What is asked = Condense the paragraph that begins "That model worked" in the text on SMS data in African digital lending, keeping its main facts.

* Start Source text *

For years, SMS data sat at the center of digital lending across Africa. If you were building a mobile loan app in Lagos, Llongwe, or Accra between 2016 and 2020, chances are your risk model leaned heavily on what sat inside a borrower’s inbox. Salary alerts, mobile money confirmation, betting transactions, loan reminders from competitors. All of these fed into underwriting.
That model worked in markets where formal credit histories were thin and bureau coverage was limited. SMS offered a real-time financial logbook. For early-stage fintechs, it felt efficient and deeply informative.
That era has effectively ended on Android, at least for apps distributed via the Google Play Store.
The question lenders now ask is simple: does Android still allow loan apps to scrape SMS from users’ phones for credit scoring?
The short answer is no, not in the way many lenders once did. The longer answer requires understanding Google Play policy changes, enforcement patterns in Africa, and how regulators and platforms have responded to abusive practices.
Let’s unpack it properly.

* End Source text *
* Start Supplied data *

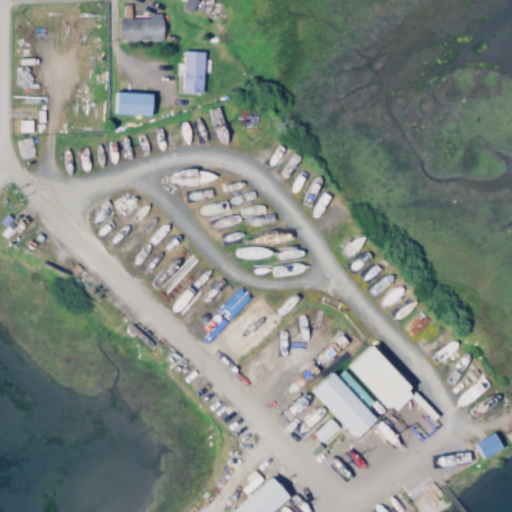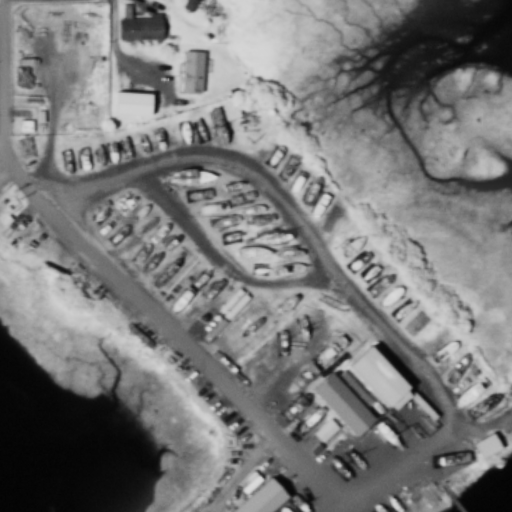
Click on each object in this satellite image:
building: (138, 25)
building: (190, 70)
building: (21, 71)
building: (130, 101)
building: (21, 146)
parking lot: (3, 180)
building: (249, 251)
road: (314, 255)
road: (217, 260)
road: (168, 340)
building: (380, 375)
building: (381, 375)
building: (344, 399)
building: (345, 401)
building: (323, 429)
building: (485, 444)
road: (417, 485)
building: (262, 497)
building: (263, 497)
pier: (447, 497)
road: (337, 511)
road: (338, 511)
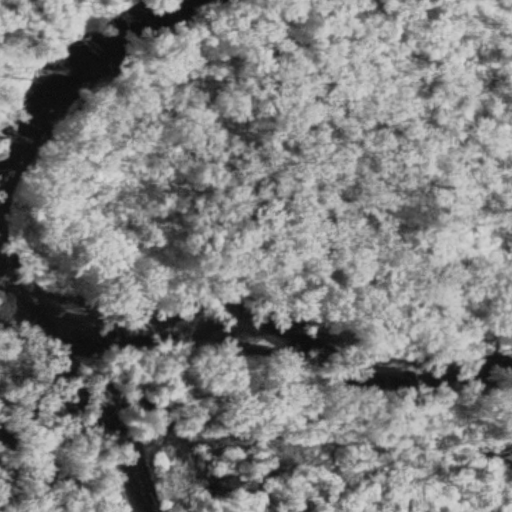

* End Supplied data *

Exercise result = Lending based on SMS data worked in markets with thin formal credit histories and limited bureau coverage. SMS served as a real-time financial logbook, which early-stage fintechs found efficient and highly informative.